Menschen werden geboren, erschaffen sich ihren ganz persönlichen Zugang zur Welt, treiben ihre Späße und Kunst!, diskutieren, arbeiten und produzieren, bis sie diese Welt wieder verlassen – oder vielmehr das, was sie für ihre Welt gehalten haben. Basierend auf den “Sechs Vorschlägen für das neue Jahrtausend” von Italo Calvino, von denen jedoch nur fünf fertiggestellte Essays zustande kamen, komponierte der junge Arturo Fuentes eine einstündige Musik, die auch ohne Bühnengeschehen aufgeführt werden könnte. Fuentes, in Österreich kein Unbekannter mehr, hat heuer das österreichische Staatsstipendium für Komposition erhalten und agiert obendrein als diesjähriger composer in residence beim Ensemble Phase.
Für “grace note” entwarf er Klangteppiche der Unendlichkeit, entführt aber genauso in hektische frühindustrielle Zeiten – wenn er einem ansteigenden elektronischen Grundrauschen die Geräusche eines anfahrenden Zuges beimischt – oder unterstreicht die Artikulationen einer Sängerin ironisch mit Klarinettengeräuschen die Küsse imitieren, wie bei einem Play-back Grimassen unterstreichen oder lasziven Augenaufschlägen ihre beabsichtigte Wirkung konterkarieren. Neben all der subjektiven Auseinandersetzung mit Calvinos Text gibt es aber auch eine Erweiterung der angerissenen Fragestellungen, die sich jedoch ganz und gar nicht auf das Hier und Jetzt beziehen und dieses beleuchten. Vielmehr trägt Günter Brus mit einem von ihm selbst gesprochenen Text zur Erweiterung des Geschehens bei, indem er dieses von der zukünftigen Ewigkeit abkoppelt und einen kleinen philosophischen Exkurs zum Thema Zeit beisteuert.
Was ist Zeit – wo fängt sie an und wo hört sie auf? Ist es möglich, Zeit als etwas wahrzunehmen, das endlich ist? Zeit ist laut Brus etwas von Menschen Gemachtes und unsere Geschichte ist eine, die aus Legenden und Mythen, Märchen und Lügen konstruiert wurde. Nur die Kunst selbst, wie etwa eine Komposition, ist etwas Zeitloses, etwas, das bis ans Ende der Zeit und darüber hinaus hör- und fühlbar bleibt. Mit diesem Erlösungsversprechen setzt der österreichische Generalist unter den zeitgenössischen bildenden Künstlern einen Kontrapunkt zum wirbelnden Geschehen auf der Bühne, das von alltäglichen Wirrnissen des Lebens nur so strotzt, zugleich aber auch sehr einprägsame und wunderschöne Bilder vermittelt.

*KURZAUFTRAG:* Schreib den Auszug von „Menschen werden geboren, erschaffen“ bis einschließlich „beim Ensemble Phase.“ bitte neu und ändere dabei „Späße“ in „Scherze“.

*DATENAUSZUG:*
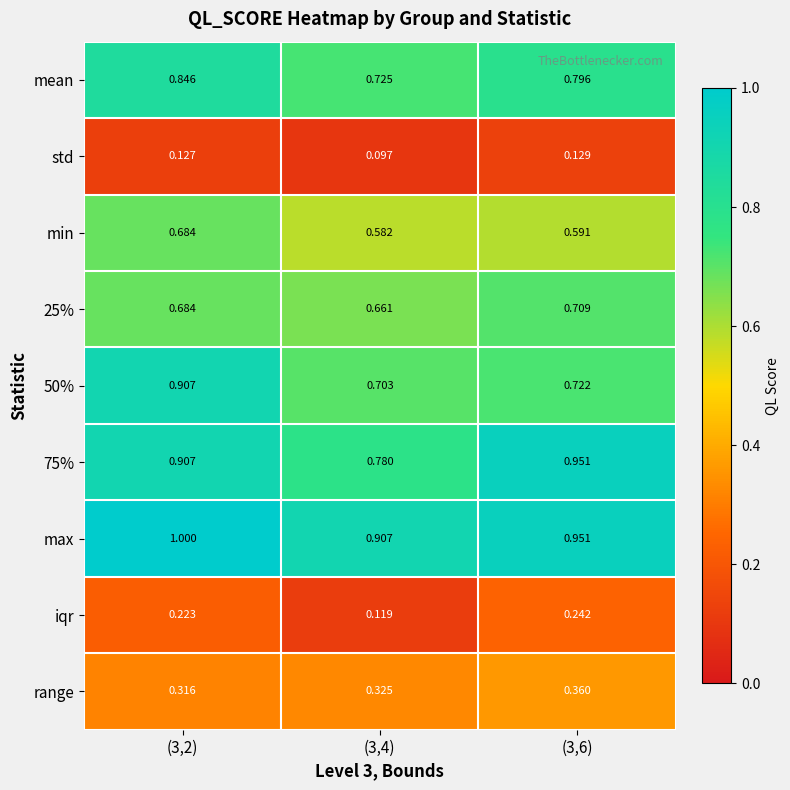

Which category has the lowest value across all series?

(3,4)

*ERGEBNIS:*
Menschen werden geboren, erschaffen sich ihren ganz persönlichen Zugang zur Welt, treiben ihre Scherze und Kunst!, diskutieren, arbeiten und produzieren, bis sie diese Welt wieder verlassen – oder vielmehr das, was sie für ihre Welt gehalten haben. Basierend auf den “Sechs Vorschlägen für das neue Jahrtausend” von Italo Calvino, von denen jedoch nur fünf fertiggestellte Essays zustande kamen, komponierte der junge Arturo Fuentes eine einstündige Musik, die auch ohne Bühnengeschehen aufgeführt werden könnte. Fuentes, in Österreich kein Unbekannter mehr, hat heuer das österreichische Staatsstipendium für Komposition erhalten und agiert obendrein als diesjähriger composer in residence beim Ensemble Phase.